The Organization, for its part, argued that the June 1987 Letter of Understanding was indeed proof positive of Carrier's acknowledgment of the fact that the work here in question accrued to the Mechanical Department employees; that inasmuch as the work belonged to the Claimants by historical practice, the Carrier was required by Article II, Section 2 of the September 25, 1964 Agreement to give advance notice to the Organization before using the outside contractor; that Carrier had failed to demonstrate that the Mechanical Department employees could not have performed the work in dispute; that because the Carrier did not give advance notice of the subcontracting, the 10% penalty provision set forth in Article VI, Section 14 (b) of the September 25, 1964 Agreement was properly payable; that SBA No. 570 has repeatedly held that full employment is not a bar to payment when the basic Agreement has been violated; and that the statement submitted by several employees from the facility establishes the historical performance of the disputed work by Mechanical Department employees.


The organization's primary reliance on the Letter of Understanding between the General Chairman and the Shop Superintendent requires that we address that issue first. On this property, the Shop Superintendent is not the officer of the Carrier authorized to make or interpret agreements. Therefore, the Organization's reliance on that June 12, 1987 Letter of Understanding is misplaced. This Board has often held that isolated settlements and/or agreements made by officers who are not authorized to make or interpret agreements are irrelevant to any subsequent interpretation to or application of the properly negotiated agreement. In this instance, the June 12, 1987 letter does not establish that Carrier has agreed to the historical performance of anything by Mechanical Department employees.

Form 1 Award No. 12822
Page 4 Docket No. 12756
95-2-93-2-139

The Board studied the statements submitted by the seven individuals. Two of the statements appear to be from Claimants in this case. The other five individuals who submitted statements are not identified. Of those statements which are readable (the photo quality of the statements as presented to the Board is extremely poor) there is nothing found which contradicts or refutes Carrier's position that there are two separate responsibility areas within the Ready Track area -- one area which accrues to Mechanical Department employees and another area (the area here in question) which accrues to the Engineering Department. The affidavit references to "dig ditches" and "ditch work" are not germane to this issue and lend no assistance to our determination of this claim.


As for the applicable provisions of Article II of the September 25, 1964 Agreement, the Board is convinced that the opening paragraph of said Article II specifically limits the application of the entire Article II to work which is set forth in the Classification of Work Rule or is reserved to the employees by exclusive historical practice and performance at the facility involved. In order to prevail in this dispute, the Organization must establish by more than mere declarations that the disputed work is expressly reserved to Laborers either in the Classification of Work Rule or by exclusive historical practice and performance. On the basis of the case file as found in this instance, the Organization has not met the required burden of proof.
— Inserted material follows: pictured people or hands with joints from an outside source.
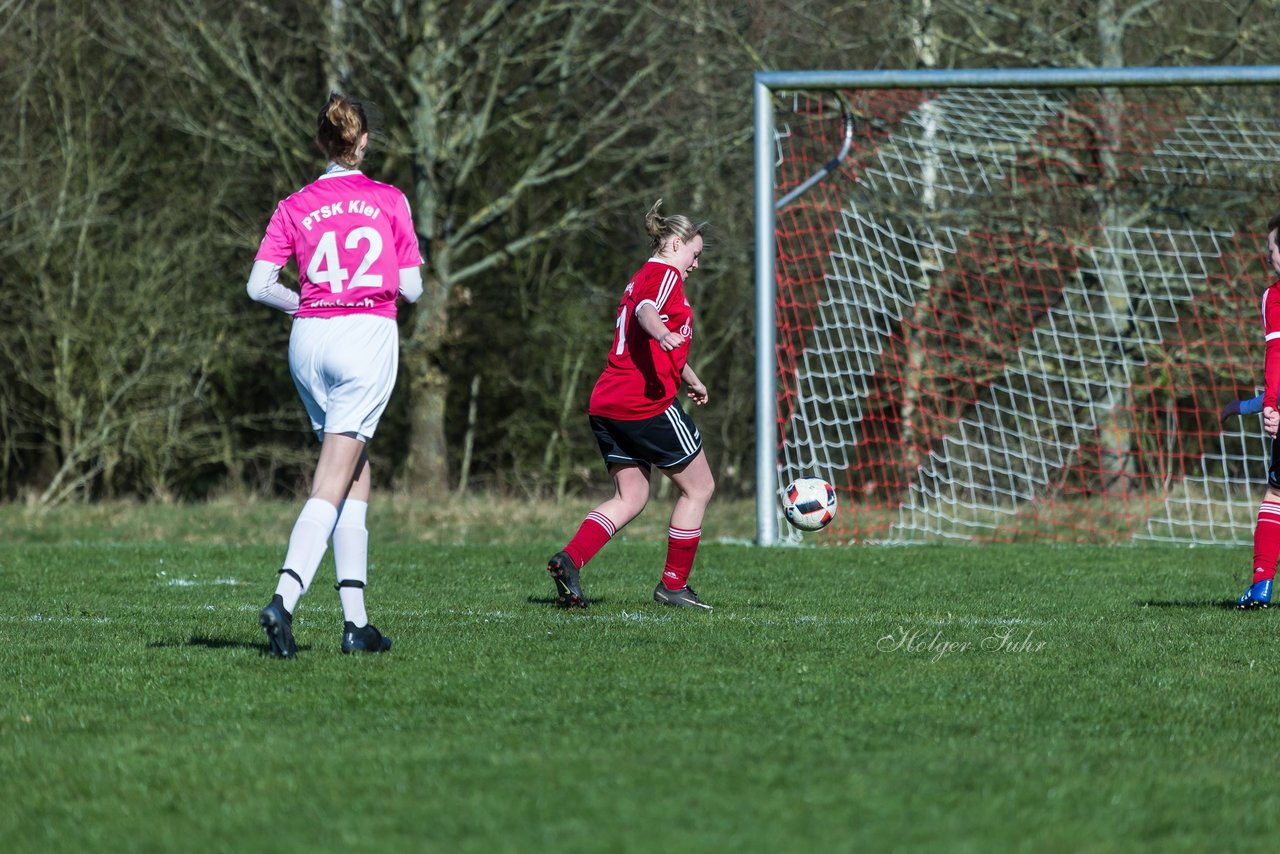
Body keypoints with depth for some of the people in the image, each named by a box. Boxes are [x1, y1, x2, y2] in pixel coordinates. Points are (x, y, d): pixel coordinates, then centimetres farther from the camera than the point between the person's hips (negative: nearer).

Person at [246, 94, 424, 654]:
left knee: (356, 478, 14)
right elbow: (411, 288, 2)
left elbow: (259, 285, -1)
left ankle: (356, 621, 9)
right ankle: (284, 599, -25)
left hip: (308, 339, 4)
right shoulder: (389, 201, 1)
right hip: (368, 336, -4)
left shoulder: (295, 208, 6)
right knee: (333, 485, -7)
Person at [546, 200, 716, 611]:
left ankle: (570, 559, -12)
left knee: (630, 499, 9)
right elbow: (647, 311, -28)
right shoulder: (665, 276, -4)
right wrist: (664, 334, -50)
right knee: (698, 487, 6)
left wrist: (690, 379, 58)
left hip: (606, 405, 9)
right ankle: (674, 583, 9)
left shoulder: (641, 278, 26)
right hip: (647, 403, -9)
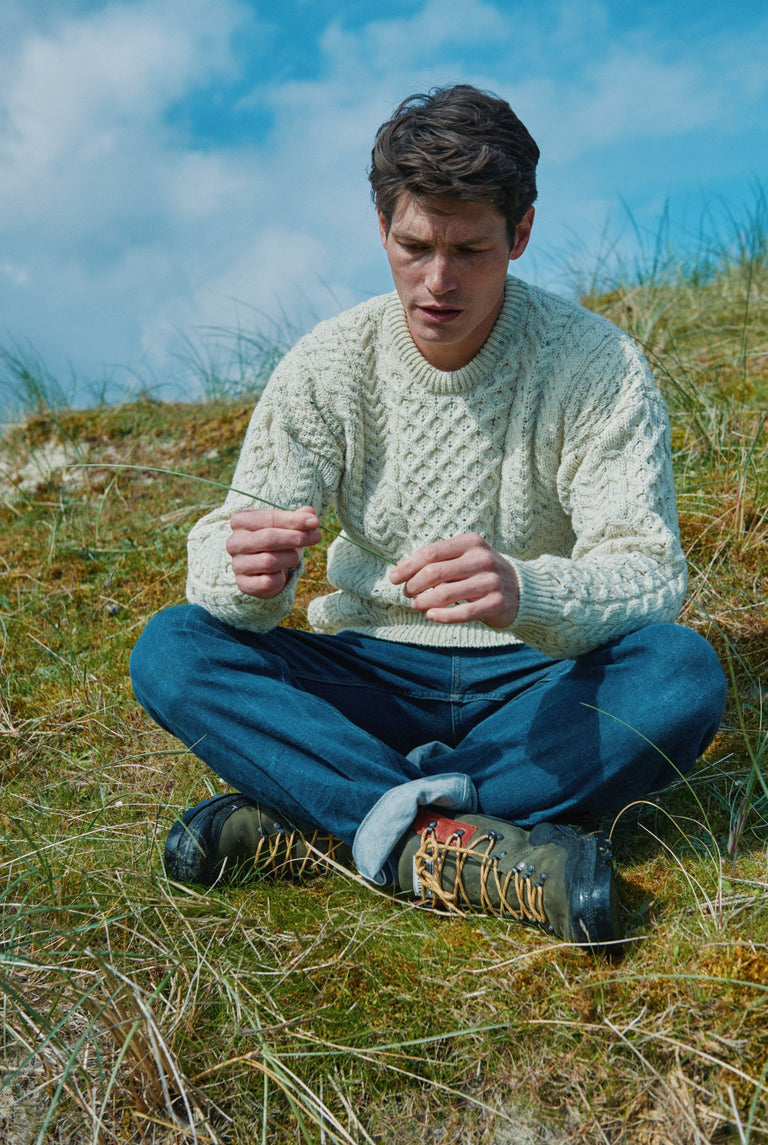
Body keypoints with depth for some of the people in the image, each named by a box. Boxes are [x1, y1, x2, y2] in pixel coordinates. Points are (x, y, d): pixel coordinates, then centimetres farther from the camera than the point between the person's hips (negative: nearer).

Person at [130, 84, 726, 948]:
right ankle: (461, 847, -33)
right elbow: (225, 542, -11)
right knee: (169, 651, -21)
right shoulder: (328, 367, -7)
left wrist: (525, 592, -43)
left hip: (534, 684, -1)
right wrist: (248, 573, -37)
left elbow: (649, 575, -20)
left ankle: (312, 827, -28)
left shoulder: (599, 369, -12)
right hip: (371, 679, 2)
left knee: (684, 673, -32)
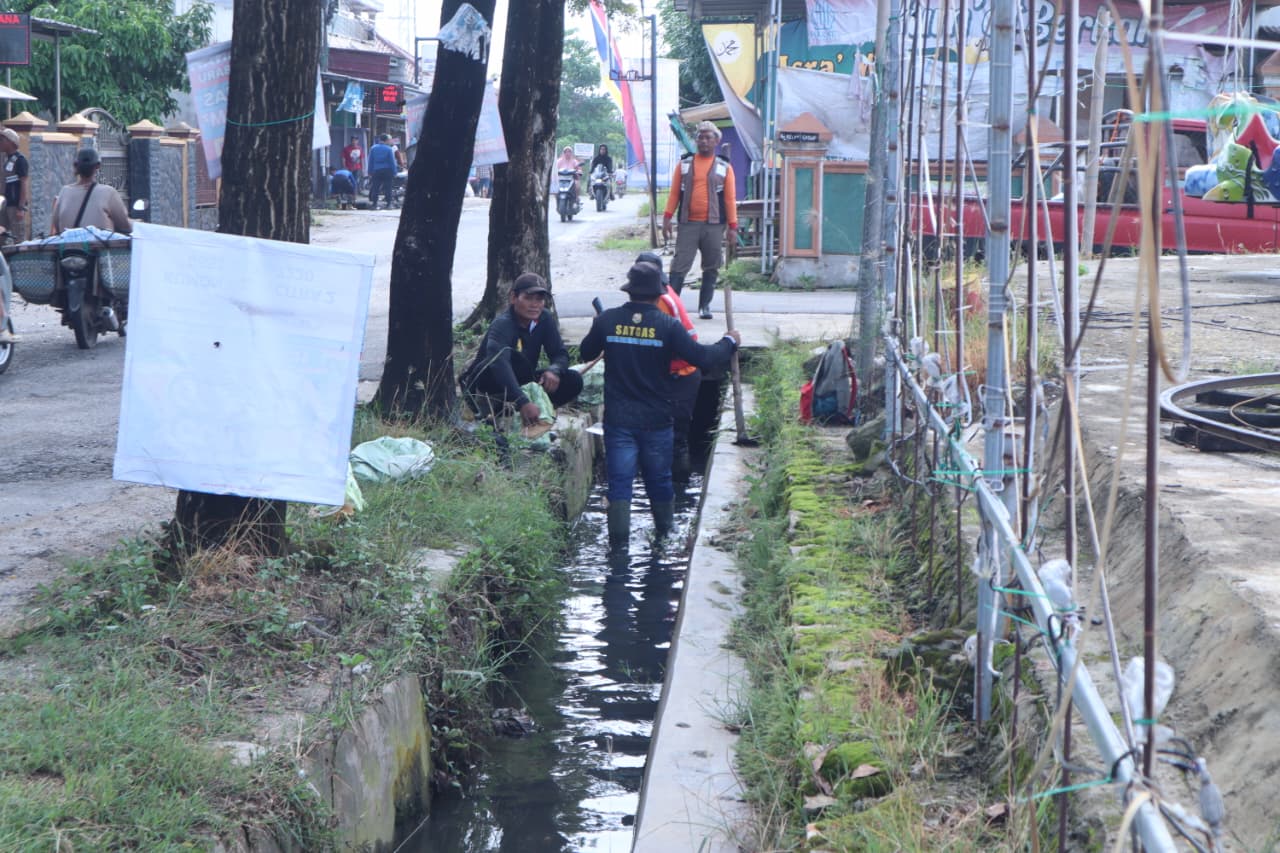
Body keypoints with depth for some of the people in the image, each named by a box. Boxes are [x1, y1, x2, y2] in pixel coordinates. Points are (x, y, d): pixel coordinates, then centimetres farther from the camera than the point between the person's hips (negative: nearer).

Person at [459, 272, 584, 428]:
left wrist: (554, 371, -31)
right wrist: (523, 402, -58)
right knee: (514, 357, -36)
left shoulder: (544, 319, -4)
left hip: (518, 384, 8)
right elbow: (499, 363, -45)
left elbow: (561, 354, -4)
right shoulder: (502, 324, -27)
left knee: (573, 381, -11)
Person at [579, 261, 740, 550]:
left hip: (618, 418, 0)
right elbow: (702, 357, -10)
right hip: (656, 418, 0)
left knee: (620, 479, 2)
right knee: (659, 478, 15)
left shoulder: (607, 321, -4)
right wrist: (729, 342, 8)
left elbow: (586, 352, 13)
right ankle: (665, 533, 32)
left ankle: (618, 538, -6)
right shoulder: (667, 326, -11)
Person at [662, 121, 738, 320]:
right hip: (688, 224, 0)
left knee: (711, 268, 5)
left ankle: (705, 305, 13)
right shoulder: (684, 164, 9)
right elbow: (674, 193, 8)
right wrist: (667, 217, -1)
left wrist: (733, 226, 0)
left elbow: (730, 199, 5)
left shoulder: (724, 167, 6)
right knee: (680, 265, -6)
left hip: (714, 225, 0)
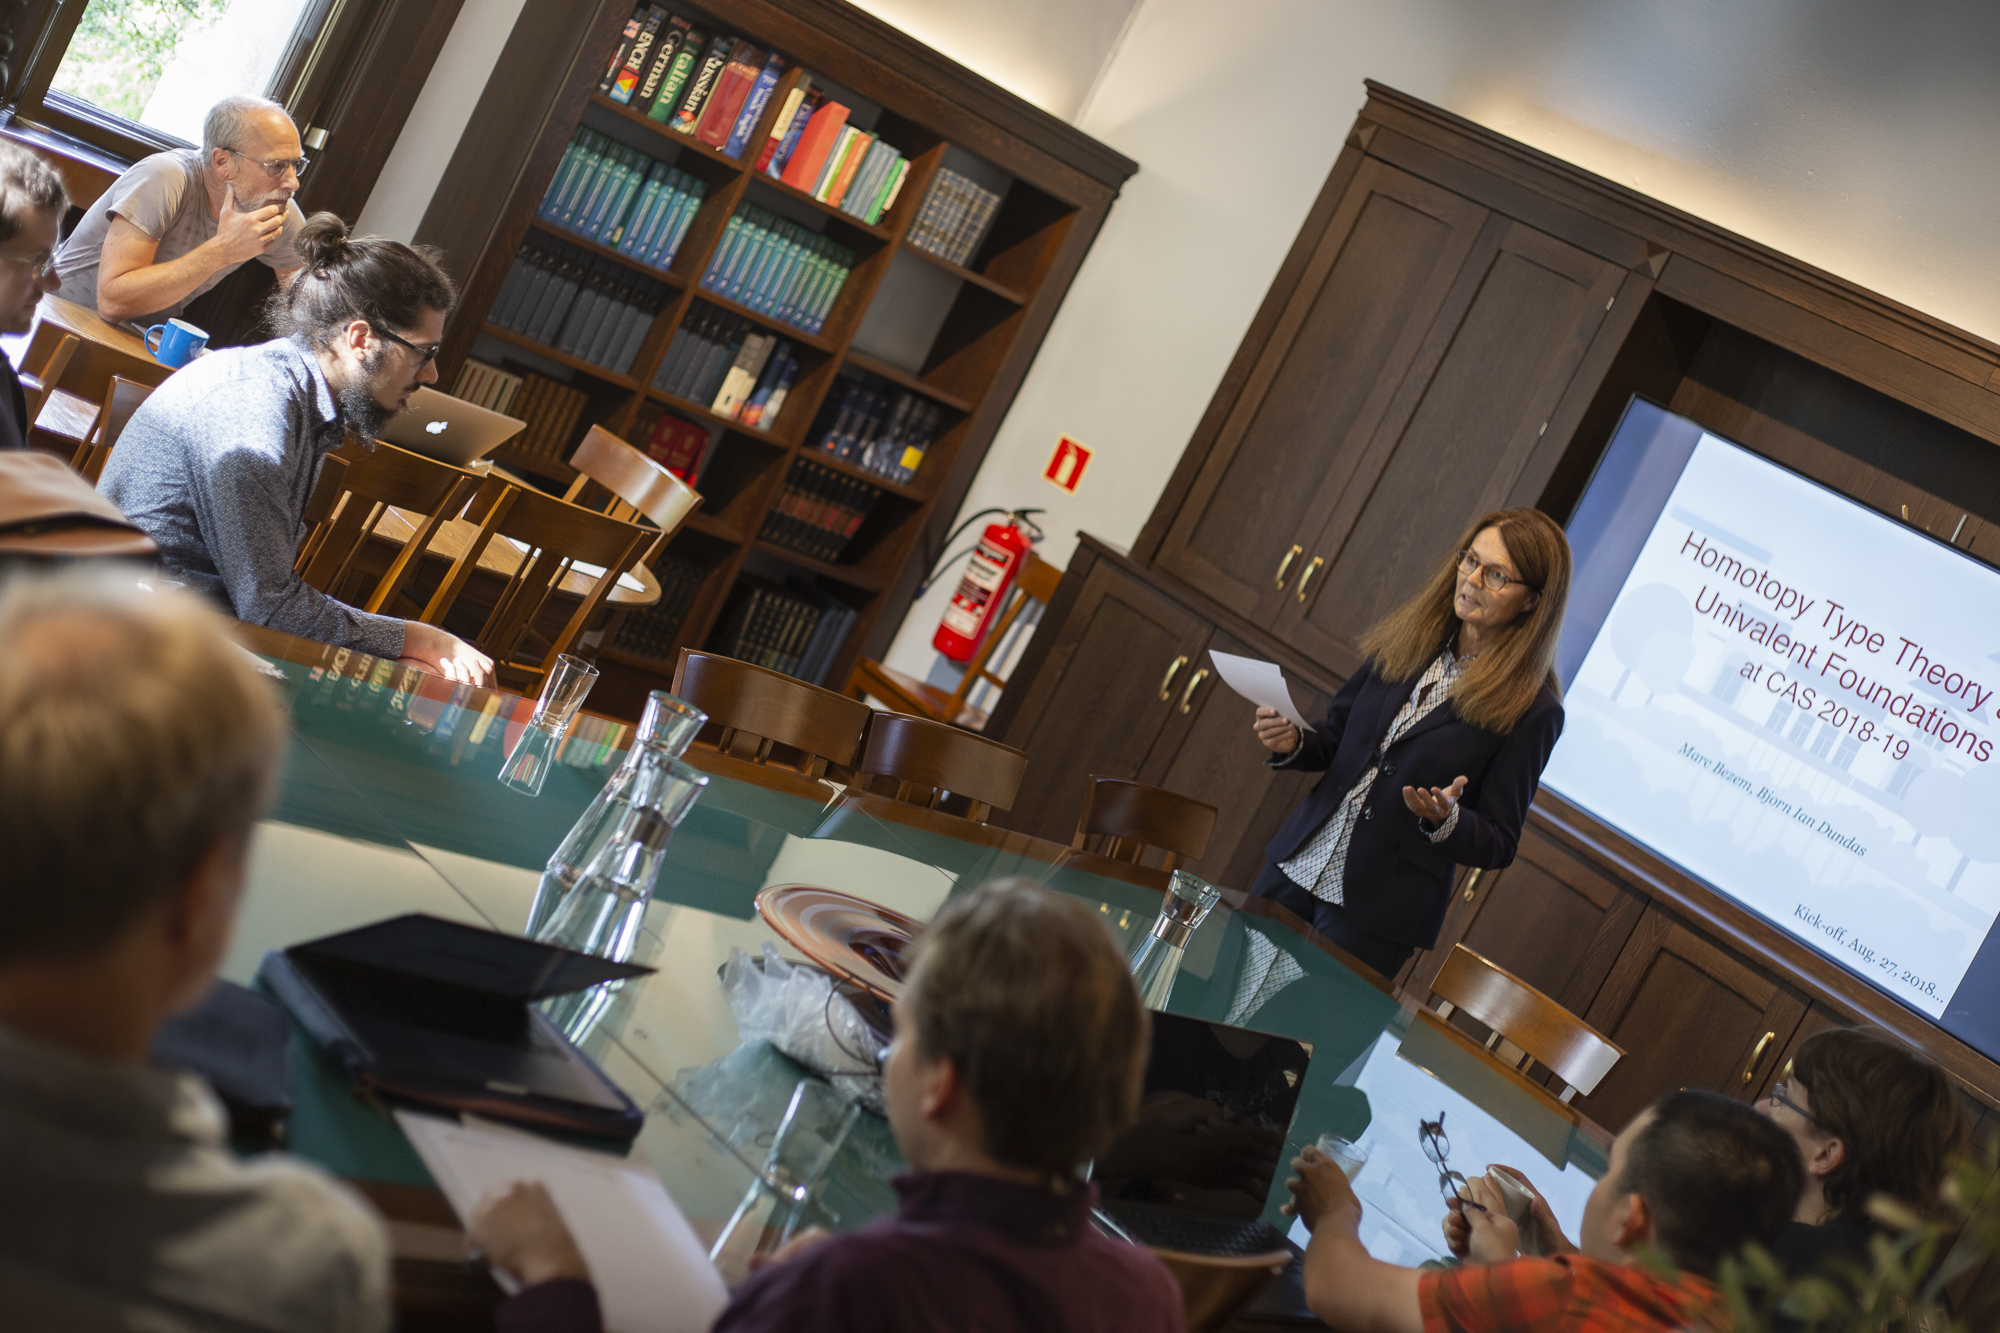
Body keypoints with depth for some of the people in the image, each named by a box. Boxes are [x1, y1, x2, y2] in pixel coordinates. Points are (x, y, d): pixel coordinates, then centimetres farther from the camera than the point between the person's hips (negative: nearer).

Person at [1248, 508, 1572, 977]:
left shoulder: (1530, 710, -11)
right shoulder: (1407, 640, 3)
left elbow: (1498, 846, -7)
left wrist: (1444, 819, -26)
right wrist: (1292, 744, -6)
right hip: (1298, 866, 5)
Therefore, because the work did not accrue to the Claimants, there was no requirement that Carrier must give advance notice prior to subcontracting. The provisions of Article II of the September 25, 1964 Agreement were not violated in this case. Accordingly, the claim is denied.


                          AWARD


      Claim denied.


                        O R D E R


This Board, after consideration of the dispute identified above, hereby orders that an award favorable to the Claimant (s) not be made.

Forth 1 Award No. 12822
Page 5 Docket No. 12756
95-2-93-2-139
NATIONAL RAILROAD ADJUSTMENT BOARD
By Order of Second Division

Dated at Chicago, Illinois, this 26th day of January 1995.